◆ Task to complete ◆
Your response must be an exact transcription of the lines from the one containing "Hotel Alp Cron M" through the final line of the data.

◆ Dataset extract ◆
++++++
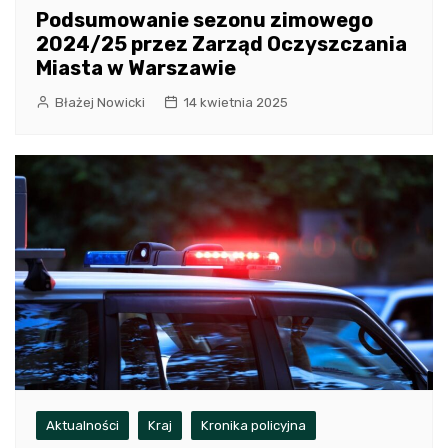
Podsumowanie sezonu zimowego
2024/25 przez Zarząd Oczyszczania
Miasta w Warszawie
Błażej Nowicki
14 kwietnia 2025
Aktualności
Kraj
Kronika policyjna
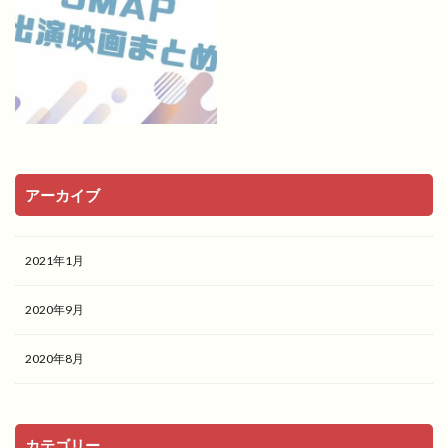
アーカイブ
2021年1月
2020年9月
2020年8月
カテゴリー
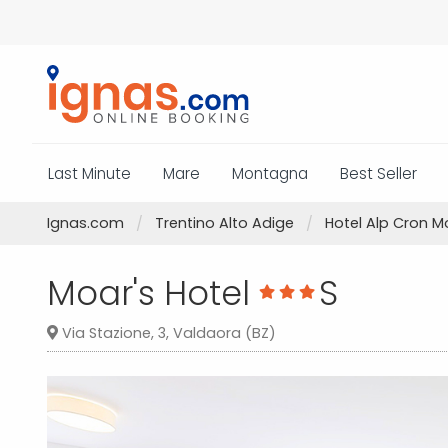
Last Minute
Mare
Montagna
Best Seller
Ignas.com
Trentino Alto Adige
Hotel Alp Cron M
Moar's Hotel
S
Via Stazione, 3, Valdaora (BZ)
++++++
◆ Exercise answer ◆
Hotel Alp Cron M
Moar's Hotel
S
Via Stazione, 3, Valdaora (BZ)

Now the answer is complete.